In today’s multicultural Britain, it is hard to believe that in the early twentieth century there were perhaps only 25 Indian female students in the whole country. Brought across from India to be educated in a British college in 1906, Atiya Fyzee was therefore one of the first female Muslim authors to write about living in the UK. By the twenty-first century, Britain has of course, become more cosmopolitan, but even so the recent novel Maps for Lost Lovers, by Nadeem Aslam, shows the problems South Asian migrant communities continue to face.

Sibyl Adam (University of Edinburgh) and Hannah Kershaw (University of York) introduce us to these important and, in their own way, pioneering writers. Hannah introduces the talk.

In the first half of this lecture, Sibyl Adam evaluates the historical resonance of Atiya Fyzee (1877-1967), one of the first Muslim women to write about living in the UK, by considering how she narrated the public events she attended in London in 1906-7 in her travelogue. By situating her narrative within the context of the Edwardian imperial metropolis, Sibyl will show the impact of being a colonial subject on Atiya’s narration of daily life and notions of selfhood.

In the second half, Hannah Kershaw explores how Nadeem Aslam (1966-), a contemporary Pakistan-born author living and working in the UK, narrates the everyday cross-cultural interactions between the Pakistani migrant community and ‘the Whites’ in his 2004 novel Maps for Lost Lovers and what this can tell us about Muslim perspectives of contemporary British multiculturalism.

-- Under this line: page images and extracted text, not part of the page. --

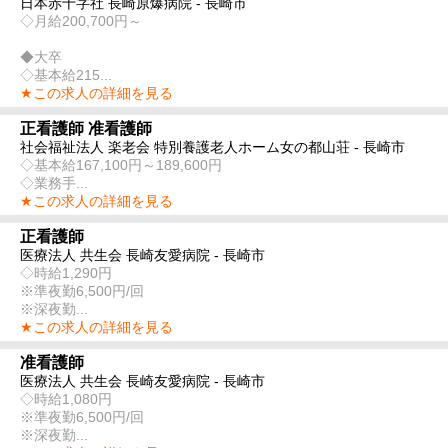
日本赤十字社 長崎原爆病院 - 長崎市
◇月給200,700円～
◆大卒
◇基本給215...
★この求人の詳細を見る
正看護師 准看護師
社会福祉法人 楽老会 特別養護老人ホーム女の都山荘 - 長崎市
◇基本給167,100円～189,600円
◇業務手...
★この求人の詳細を見る
正看護師
医療法人 共生会 長崎友愛病院 - 長崎市
◇時給1,290円
※準夜勤6,500円/回
※深夜勤...
★この求人の詳細を見る
准看護師
医療法人 共生会 長崎友愛病院 - 長崎市
◇時給1,080円
※準夜勤6,500円/回
※深夜勤...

Hannah shows how Britain’s colonial history with India plays a significant role in how South Asian migrant communities navigate the problems of practising Islam in a secular country.

Hannah and Sibyl emphasise the long history of authors of Muslim heritage (of varying degrees of cultural religiosity) writing about living in the UK, and by using two very different texts, suggest a development of literature that helps connect colonialism to current issues of xenophobia, Islamophobia, and migrant identities.

This lecture formed part of our Late Summer Lecture series, featuring research into narrative and literature from postgraduates in the Northeast. The series continues every Wednesday at 17.00, until 7th October.